Ancora pandemia ed emergenza umanitaria, non più nei Balcani, ma sulla costa adriatica marchigiana.
“Ho un carico di lavoro per cui il mio cellulare esplode continuamente di vita”, è quello che mi ha confidato Chiara Griffoni (mia cugina) al termine di una giornata campale. Nel tratto di costa tra Ancona e Fano, favoriti dalla presenza di porti, strade, autostrade e ferrovie, si addensano decine e decine di disperati: africani, asiatici, europei. Persone arrivate da lontanissimo, ma anche italiani e romeni che, causa pandemia, perso il lavoro nella pesca e nell’edilizia , si trovano per strada senza sostegno. Non mancano persone con pesanti sconfitte familiarie e in grave  crisi personale. La  pandemia ha contribuito a strappare quella rete (già fragile di suo) che le associazioni di volontariato e le Caritas avevano steso. “Avevamo cinque ospiti, tolti dalla strada”, racconta Chiara, “con la pandemia uno si è infettato ed è risultato impossibile l’isolamento. Siamo stati lasciati soli ad affrontare questi problemi. Ora qualche progetto è partito e, per esempio, nella città di Ancona sono stati messi a disposizione posti in albergo anche per persone infettate che non necessitano di ricovero. Ci arrivano segnalazioni di continuo e il giovedì notte, quando giriamo, troviamo un’umanità disperata a cui cerchiamo di fornire un primo aiuto”.

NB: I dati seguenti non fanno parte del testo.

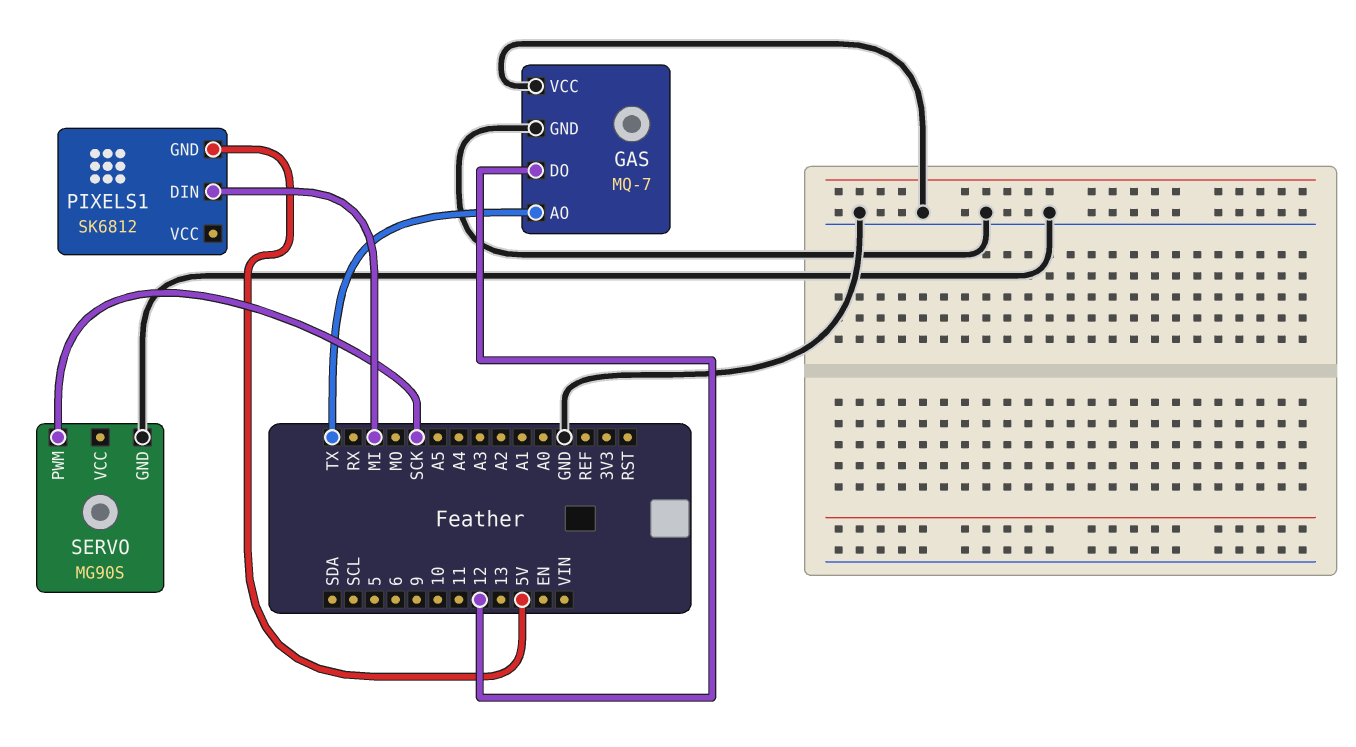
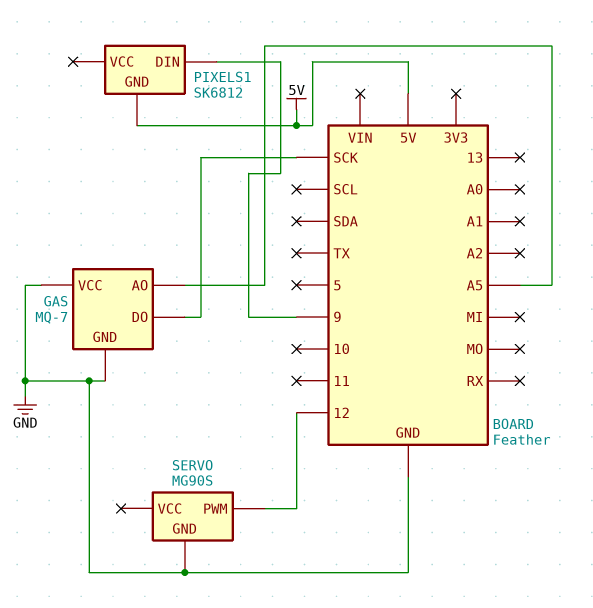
GAS pin AO: TX -> A5
GAS pin DO: 12 -> SCK
PIXELS1 pin DIN: MI -> 9
SERVO pin PWM: SCK -> 12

Qualcuno diceva che saremmo usciti migliori dalla pandemia. Forse riconoscendo valori nuovi o dimenticati.
A questo proposito ricordo che nei giorni scorsi, grazie alla libreria Il Mosaico di Tirano, è stato presentato un libro dedicato al servita friulano David Maria Turoldo (amicissimo del servita tiranese Camillo De Piaz) .
Sonia Bombardieri, assessore alla Cultura del Comune di Tirano, ha voluto ricordare un’affermazione di Turoldo che ci interroga nel profondo: “Povertà,  placenta di tutti i valori”.
Può esserci utile attingere alla fonte latina: pauper era colui il quale pur costretto ad un tenore di vita molto sobrio, tuttavia conservava un certo decoro ed una certa dignità.
Memento per il post pandemia prossimo venturo.


Piergiorgio Evangelisti

2 COMMENTI

  1. Caro Piergiorgio e caro Bernina

    Grazie per aver dedicato questo editoriale anche alla nostra associazione.

    Come scrive Piergiorgio, in un anno abbiamo perso due persone per le quali la parola “solidarietà” era piena di senso quotidiano e questo in mezzo a una pandemia che colpisce i più deboli.

    Ai tempi in cui ero presidente della PGI Sezione di Poschiavo, grazie a Piergiorgio, avevo conosciuto bene David Maria Turoldo e il suo grande amico tiranese Camillo De Piaz .

    Erano due personaggi che condividevano valori profondi, nei quali la povertà era una qualità e non una mancanza.

    Però la condizione di povertà presume che almeno i requisiti basilari per vivere siano adempiti. Avere cibo, vestiti e un luogo dignitoso per vivere è una premessa fondamentale.

    Noi cerchiamo di garantire alle persone che non arrivano nemmeno a questa condizione, di alleviare le sofferenze giornaliere dovute alla fatica di vivere, per conservare un certo decoro ed una certa dignità.